(Saved entries)
----
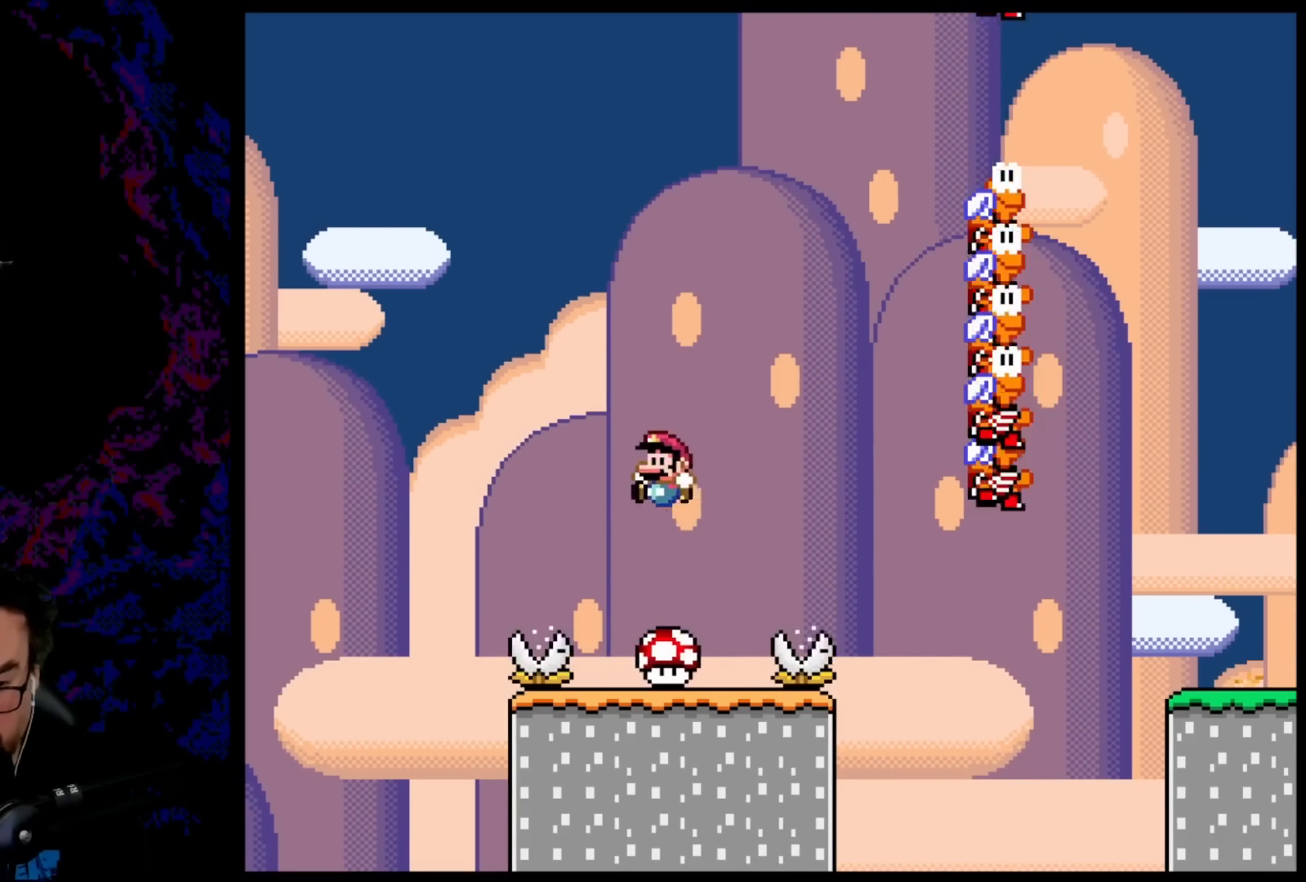
{"buttons": ["B", "Y", "DPAD_RIGHT"], "events": [[50, "DPAD_LEFT", "up"], [117, "DPAD_RIGHT", "down"], [200, "DPAD_RIGHT", "up"], [350, "B", "down"], [450, "DPAD_RIGHT", "down"]]}
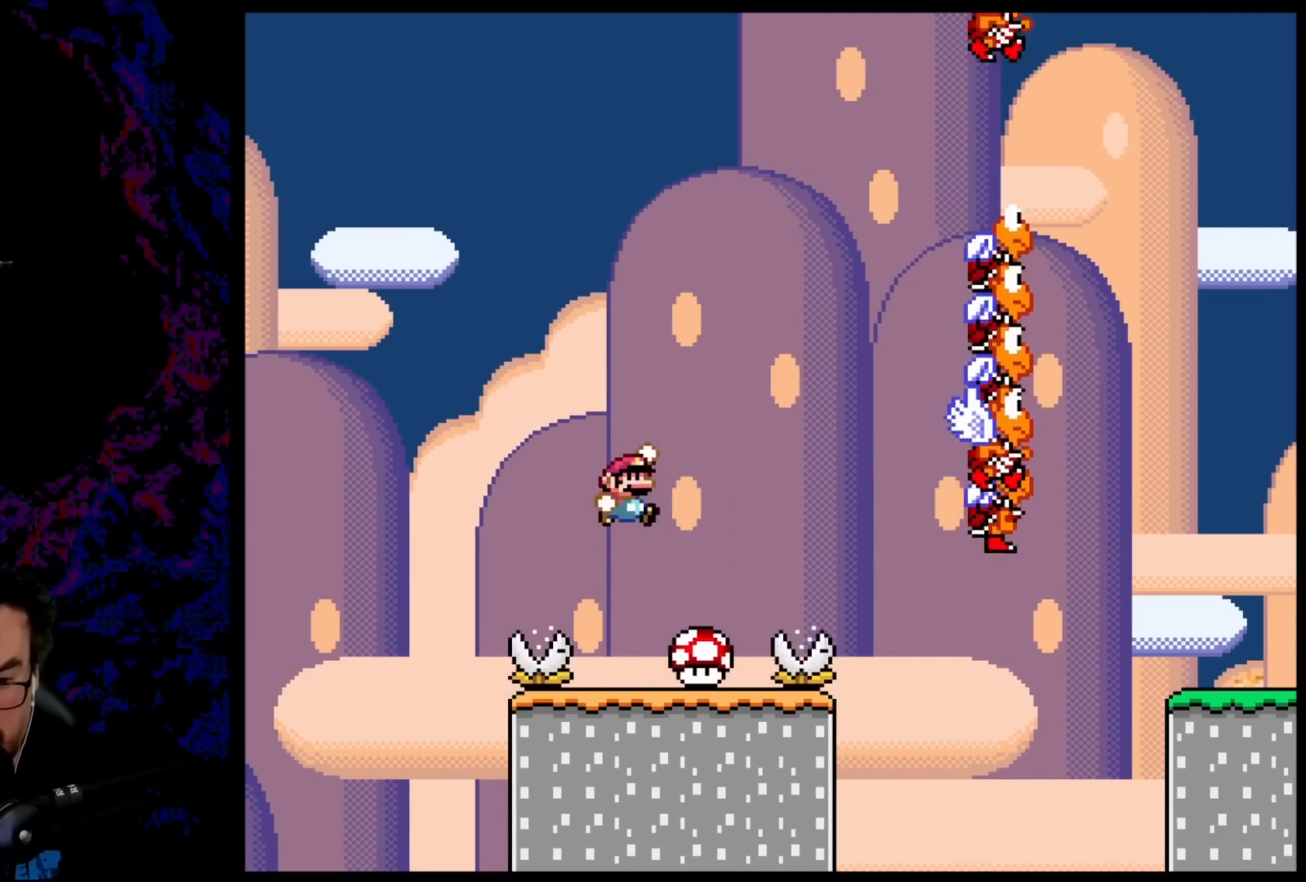
{"buttons": ["Y", "DPAD_RIGHT"], "events": [[17, "B", "up"], [200, "DPAD_DOWN", "down"], [217, "DPAD_DOWN", "up"], [217, "DPAD_LEFT", "down"], [217, "DPAD_RIGHT", "up"], [317, "DPAD_LEFT", "up"], [317, "DPAD_RIGHT", "down"]]}
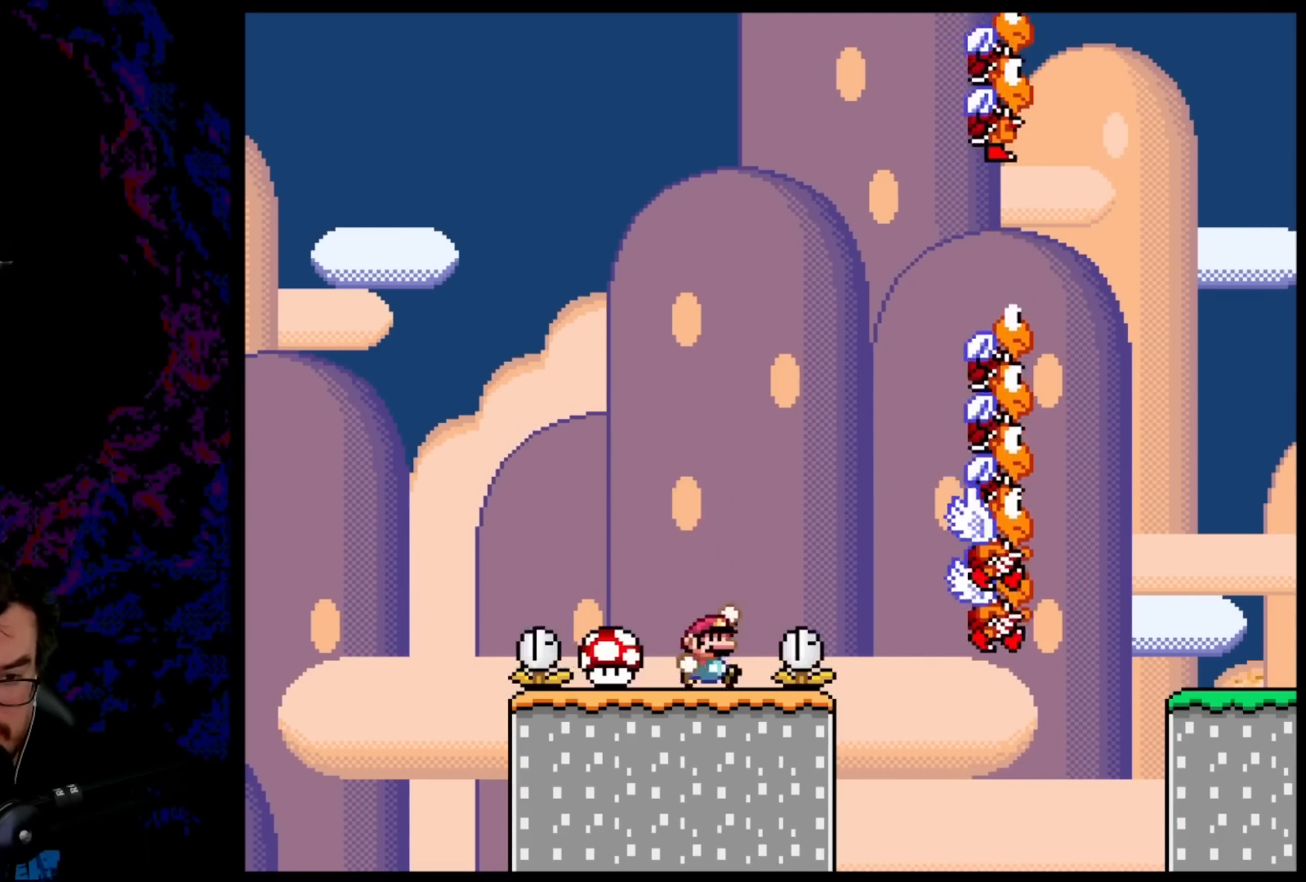
{"buttons": ["B", "Y", "DPAD_RIGHT"], "events": [[17, "B", "down"]]}
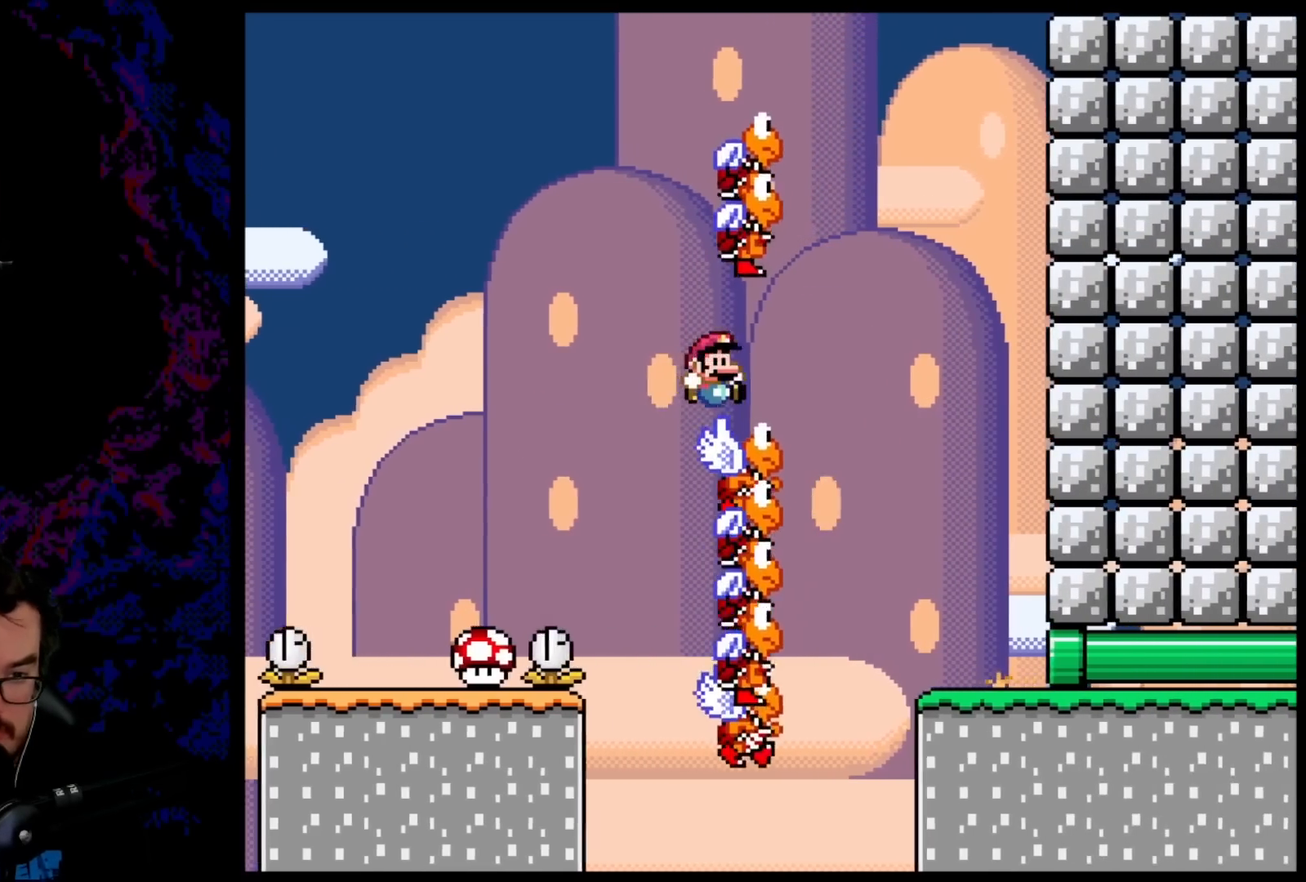
{"buttons": ["B", "Y", "DPAD_RIGHT"], "events": []}
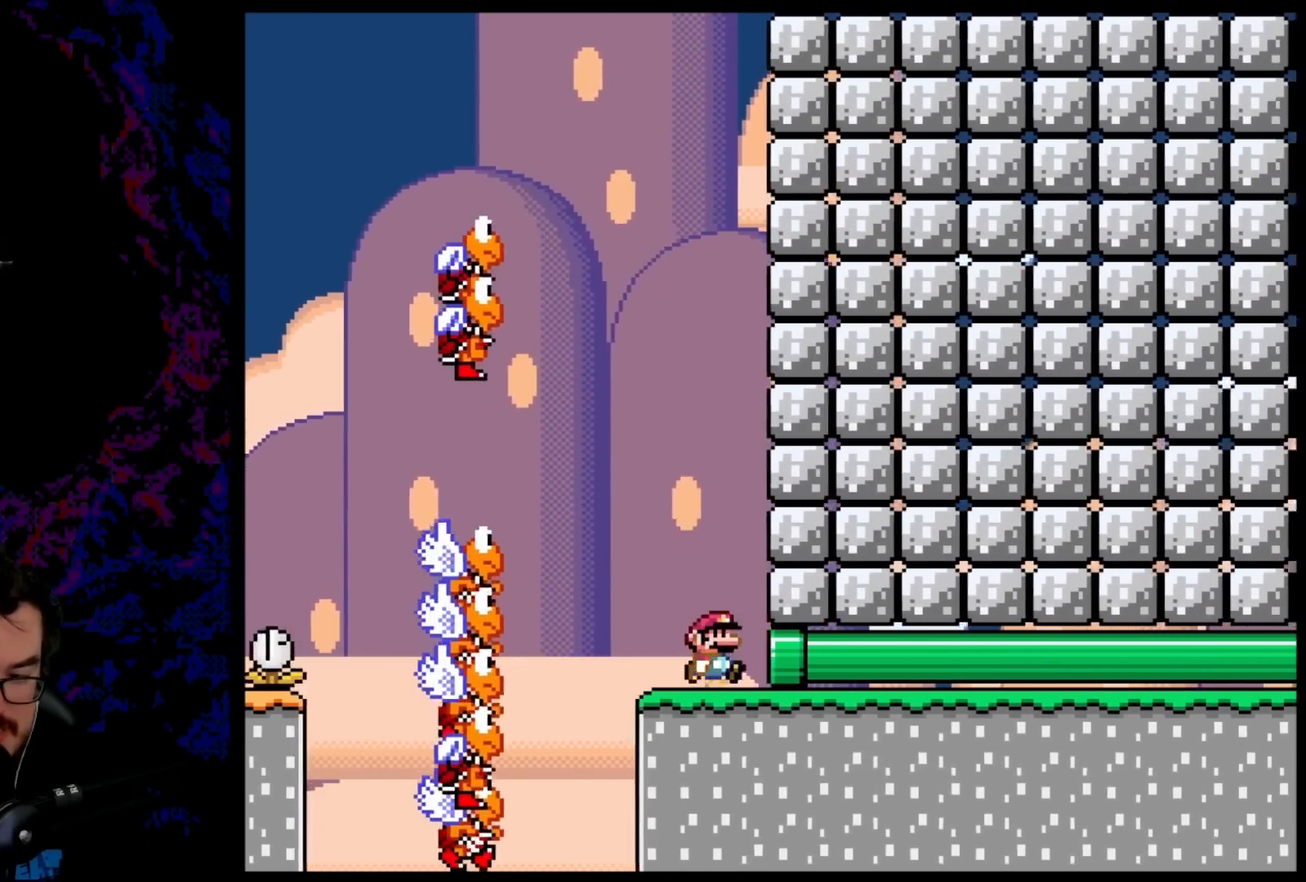
{"buttons": ["B", "Y", "DPAD_RIGHT"], "events": []}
----
AIM OF THE EXERCISE:
Count the lines above that include the string "down". Write only the number.

TASK ANSWER:
3